Return everything from the line containing "scientific name: Dregea volubilis" down to the end of the records, copied character for character.

─── DATA RECORDS

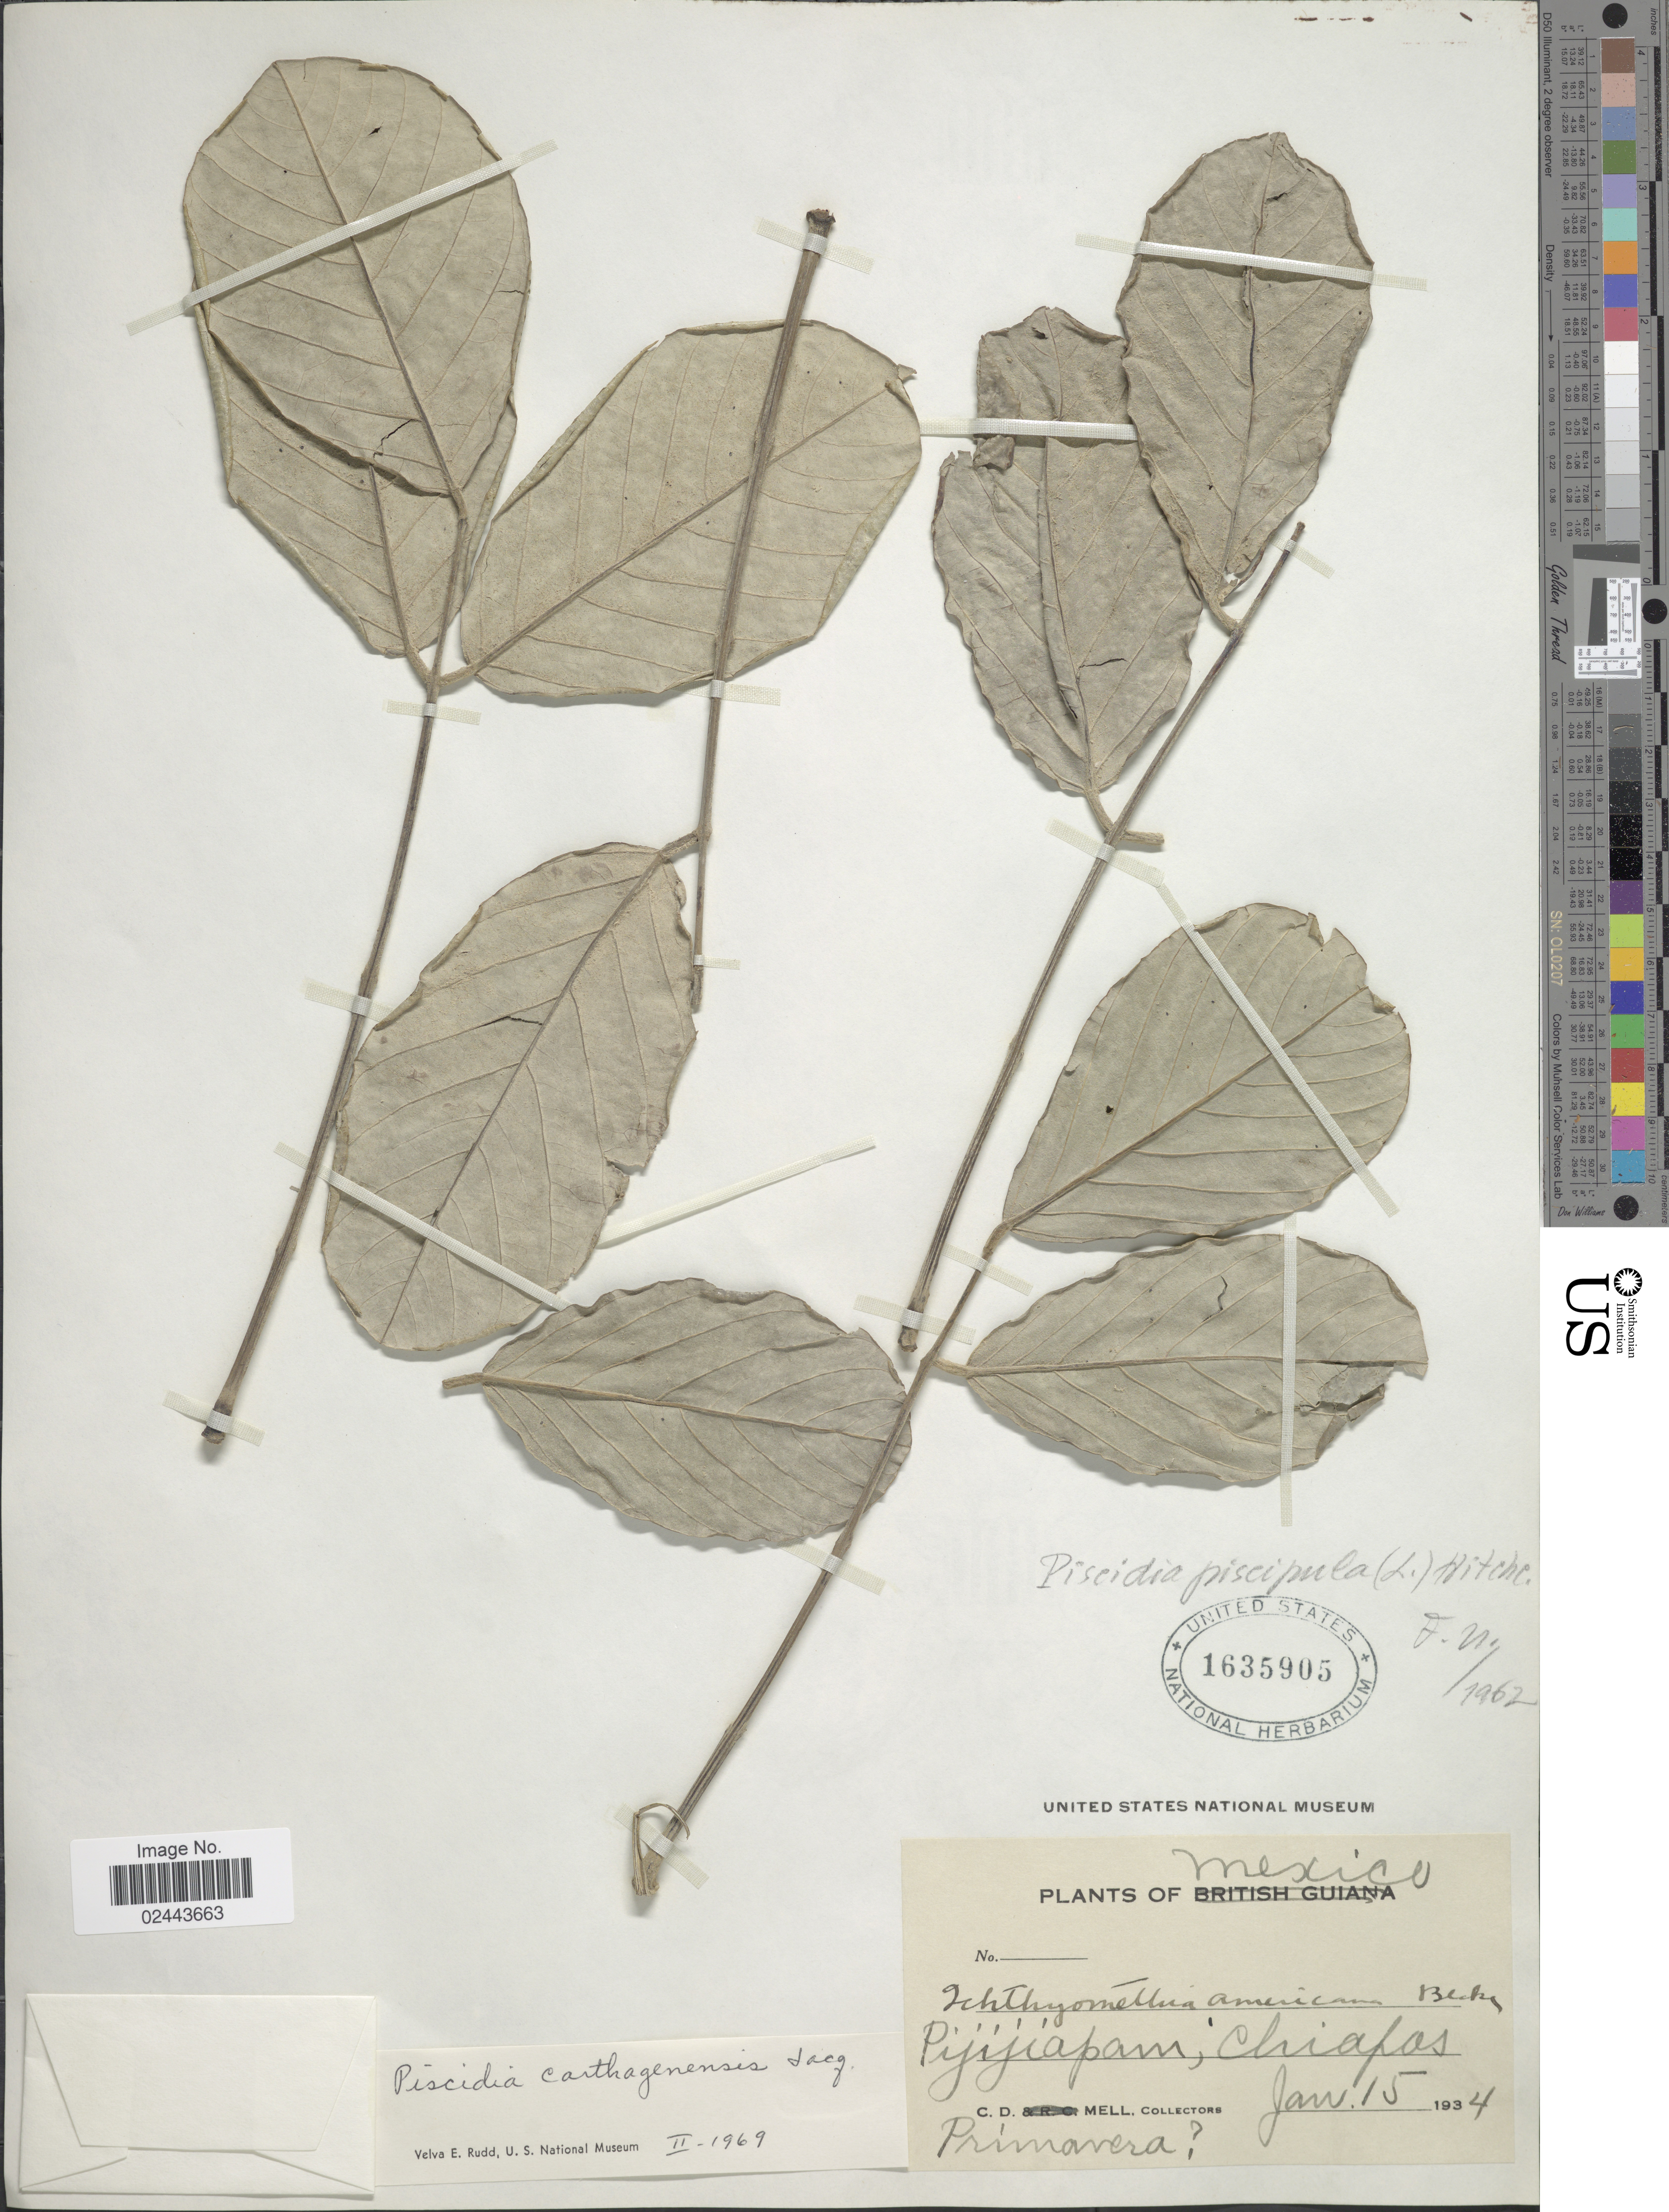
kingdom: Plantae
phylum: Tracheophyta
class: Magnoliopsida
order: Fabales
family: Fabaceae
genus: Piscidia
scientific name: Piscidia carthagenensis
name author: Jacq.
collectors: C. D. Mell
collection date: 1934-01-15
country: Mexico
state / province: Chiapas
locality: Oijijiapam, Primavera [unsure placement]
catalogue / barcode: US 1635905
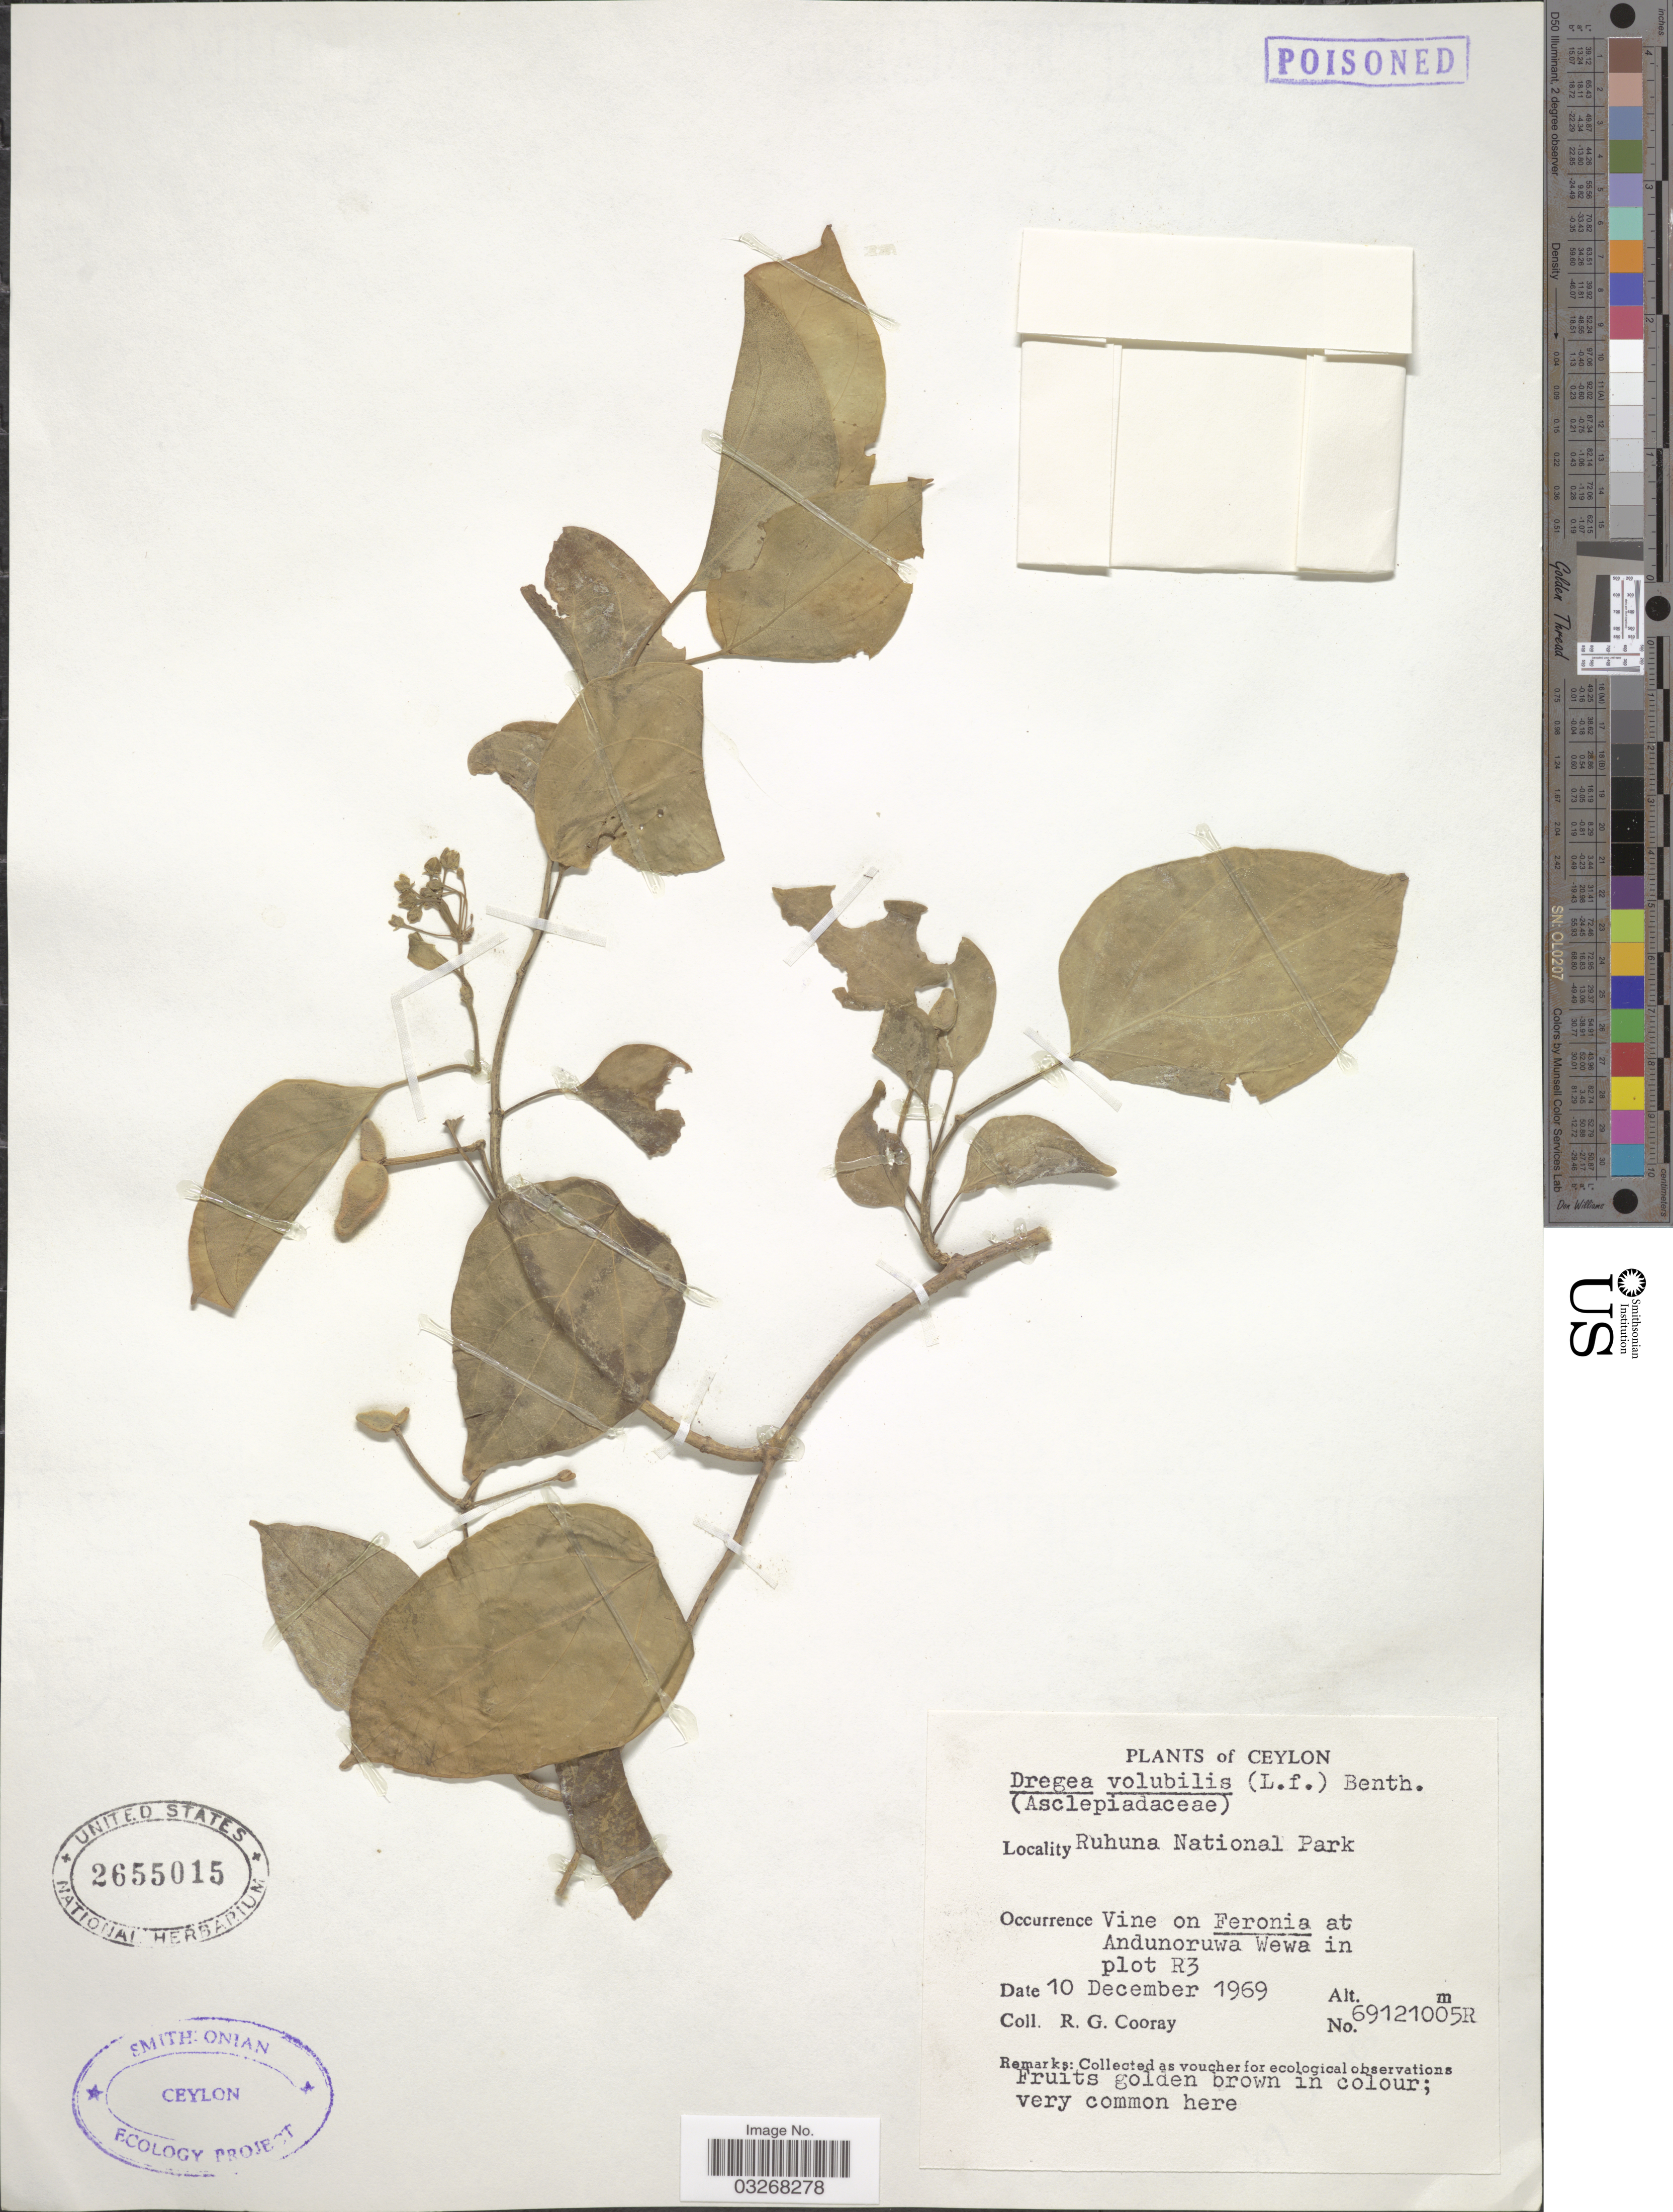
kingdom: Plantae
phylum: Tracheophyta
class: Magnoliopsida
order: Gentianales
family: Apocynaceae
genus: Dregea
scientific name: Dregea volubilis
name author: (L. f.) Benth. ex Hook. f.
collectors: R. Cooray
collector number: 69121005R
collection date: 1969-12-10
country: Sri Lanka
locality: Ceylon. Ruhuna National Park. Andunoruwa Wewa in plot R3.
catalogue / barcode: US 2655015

──────

COMPLETE RESPONSE =
scientific name: Dregea volubilis
name author: (L. f.) Benth. ex Hook. f.
collectors: R. Cooray
collector number: 69121005R
collection date: 1969-12-10
country: Sri Lanka
locality: Ceylon. Ruhuna National Park. Andunoruwa Wewa in plot R3.
catalogue / barcode: US 2655015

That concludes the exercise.